Seneca County Commissioner Mike Kerschner visited the protest site and told demonstrators he was confident Seneca County Sheriff Bill Eckelberry would be compassionate toward people who are jailed.
“I don’t know the legal process, but I certainly know that the sheriff will do what is the right thing and what he can do legally,” he said.
Kerschner said he had been to the jail, but he did not regularly visit. He told protesters he would visit again with an eye to their concerns.
“This is the first time anybody has ever suggested that there are conditions that are less than favorable there,” he said. “I will go out there.”
Later, Eckelberry arrived at the protest site and discussed protesters’ concerns. Though he said he does not have the authority to release anyone at the jail, he was willing to let Ilmer Trejo visit his mother with a nurse to discuss her medical needs.
“The medical staff spoke to her this morning, and she said she was fine,” Eckelberry said.
Dahlberg suggested HOLA work with the sheriff’s office to provide education on working with immigrants. Eckelberry agreed with this idea.
“I’m all for training for our staff,” he said. “If you’re willing to help provide that, we’d be open to that.”

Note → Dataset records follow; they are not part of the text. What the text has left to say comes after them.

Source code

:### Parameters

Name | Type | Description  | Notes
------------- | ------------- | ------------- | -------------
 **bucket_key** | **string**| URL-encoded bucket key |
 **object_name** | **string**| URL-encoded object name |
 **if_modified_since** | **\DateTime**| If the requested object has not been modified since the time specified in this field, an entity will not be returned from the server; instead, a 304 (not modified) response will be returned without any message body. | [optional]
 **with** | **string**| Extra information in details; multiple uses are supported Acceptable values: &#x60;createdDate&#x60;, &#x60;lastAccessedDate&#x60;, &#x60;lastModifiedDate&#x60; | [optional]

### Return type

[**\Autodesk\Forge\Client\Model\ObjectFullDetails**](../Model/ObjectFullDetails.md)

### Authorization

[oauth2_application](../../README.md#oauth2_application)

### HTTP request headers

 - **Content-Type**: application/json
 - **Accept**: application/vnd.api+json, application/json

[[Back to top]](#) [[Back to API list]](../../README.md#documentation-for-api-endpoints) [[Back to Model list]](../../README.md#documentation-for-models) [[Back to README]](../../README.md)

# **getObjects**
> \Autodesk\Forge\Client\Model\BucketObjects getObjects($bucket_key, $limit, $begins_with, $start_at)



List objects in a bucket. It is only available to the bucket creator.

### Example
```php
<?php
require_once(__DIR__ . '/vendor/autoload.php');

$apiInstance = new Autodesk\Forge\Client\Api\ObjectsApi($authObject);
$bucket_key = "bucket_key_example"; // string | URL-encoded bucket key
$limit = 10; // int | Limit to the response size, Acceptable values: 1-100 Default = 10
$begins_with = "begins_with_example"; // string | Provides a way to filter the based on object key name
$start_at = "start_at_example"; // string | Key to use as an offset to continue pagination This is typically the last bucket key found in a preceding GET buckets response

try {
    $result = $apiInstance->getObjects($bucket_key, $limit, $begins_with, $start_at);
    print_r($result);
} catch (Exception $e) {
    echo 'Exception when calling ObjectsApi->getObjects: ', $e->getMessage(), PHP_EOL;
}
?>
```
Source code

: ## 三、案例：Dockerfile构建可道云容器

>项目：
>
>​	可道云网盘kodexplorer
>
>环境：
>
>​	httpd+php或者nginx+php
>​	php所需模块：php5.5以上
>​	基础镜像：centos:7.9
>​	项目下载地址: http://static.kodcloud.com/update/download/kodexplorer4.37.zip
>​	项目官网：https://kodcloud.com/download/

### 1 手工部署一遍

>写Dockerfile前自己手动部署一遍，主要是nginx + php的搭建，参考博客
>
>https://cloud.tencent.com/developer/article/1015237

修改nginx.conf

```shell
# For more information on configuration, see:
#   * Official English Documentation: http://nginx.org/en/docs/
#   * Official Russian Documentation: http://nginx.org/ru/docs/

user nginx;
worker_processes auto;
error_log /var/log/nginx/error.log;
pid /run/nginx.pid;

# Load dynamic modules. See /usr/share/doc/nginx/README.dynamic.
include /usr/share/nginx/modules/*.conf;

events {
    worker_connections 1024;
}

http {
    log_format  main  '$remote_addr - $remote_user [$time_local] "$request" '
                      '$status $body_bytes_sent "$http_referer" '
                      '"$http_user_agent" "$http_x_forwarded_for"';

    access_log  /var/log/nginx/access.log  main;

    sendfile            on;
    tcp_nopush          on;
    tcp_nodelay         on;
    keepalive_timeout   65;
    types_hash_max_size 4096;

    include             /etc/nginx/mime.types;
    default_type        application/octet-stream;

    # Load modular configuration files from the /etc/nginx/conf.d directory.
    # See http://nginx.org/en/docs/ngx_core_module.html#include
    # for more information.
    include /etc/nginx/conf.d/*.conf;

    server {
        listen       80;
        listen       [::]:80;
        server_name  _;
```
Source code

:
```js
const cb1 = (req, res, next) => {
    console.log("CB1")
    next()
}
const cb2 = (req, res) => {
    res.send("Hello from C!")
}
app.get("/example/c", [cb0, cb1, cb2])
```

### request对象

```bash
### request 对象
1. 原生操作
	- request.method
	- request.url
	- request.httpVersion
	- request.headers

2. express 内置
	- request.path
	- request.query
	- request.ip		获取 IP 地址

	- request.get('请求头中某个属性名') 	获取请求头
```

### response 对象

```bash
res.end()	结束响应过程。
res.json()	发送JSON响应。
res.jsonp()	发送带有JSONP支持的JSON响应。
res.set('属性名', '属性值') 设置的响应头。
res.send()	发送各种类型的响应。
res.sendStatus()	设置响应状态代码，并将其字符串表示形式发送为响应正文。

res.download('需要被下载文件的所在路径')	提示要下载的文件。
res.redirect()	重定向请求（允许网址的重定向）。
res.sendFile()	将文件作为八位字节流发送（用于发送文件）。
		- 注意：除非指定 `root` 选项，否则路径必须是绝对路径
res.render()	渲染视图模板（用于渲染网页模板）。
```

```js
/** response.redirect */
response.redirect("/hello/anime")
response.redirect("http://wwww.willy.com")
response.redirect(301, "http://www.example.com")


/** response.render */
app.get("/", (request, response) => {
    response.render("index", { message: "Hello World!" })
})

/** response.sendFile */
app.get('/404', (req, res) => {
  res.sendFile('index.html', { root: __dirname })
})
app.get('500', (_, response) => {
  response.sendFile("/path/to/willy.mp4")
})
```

“Do you promise?” Dahlberg asked.
“Absolutely,” Eckelberry said.
While Ilmer Trejo went with Eckelberry to see his mother at the jail, other protesters drove to the jail to continue the protest.
After he visited his mother, Ilmer Trejo said he was glad to have seen her and to have her medical needs addressed, but said he still was committed to seeing her released.
“She’s doing all right,” he said. “She’s hanging in there. But she shouldn’t be there. We’re fighting for justice. Free Ana Gloria.”
Kerschner said he respected the protesters’ right to express themselves.
“This is America,” he said. “They have the right to voice their concerns about any issues.”
Eckelberry said he was glad to have Ana Gloria Trejo’s medical information.
“There are times when we don’t get the information that we should get,” he said. “The good thing about this is, they were able to get the word to us.”
He said he also appreciated Dahlberg’s offer to work with his staff.
“We’re always welcome to additional training for our folks, to help them better understand the cultures that they’re working with,” he said. “I think that’s very positive.”
Dahlberg said she thought the demonstration and discussions with Kerschner and Eckelberry went well.
“I feel positive because the democratic process works,” she said. “We were listened to. Our voices were heard, and they were taken seriously. We weren’t dismissed or told to go away. That means a lot.
“It means a lot that the sheriff would come and speak with us and listen to our concerns, as did Commissioner Kerschner. And there were some positive steps to maybe do some training here to make sure that the staff knows ways to interact with a Spanish-speaking population. I do feel very positive.”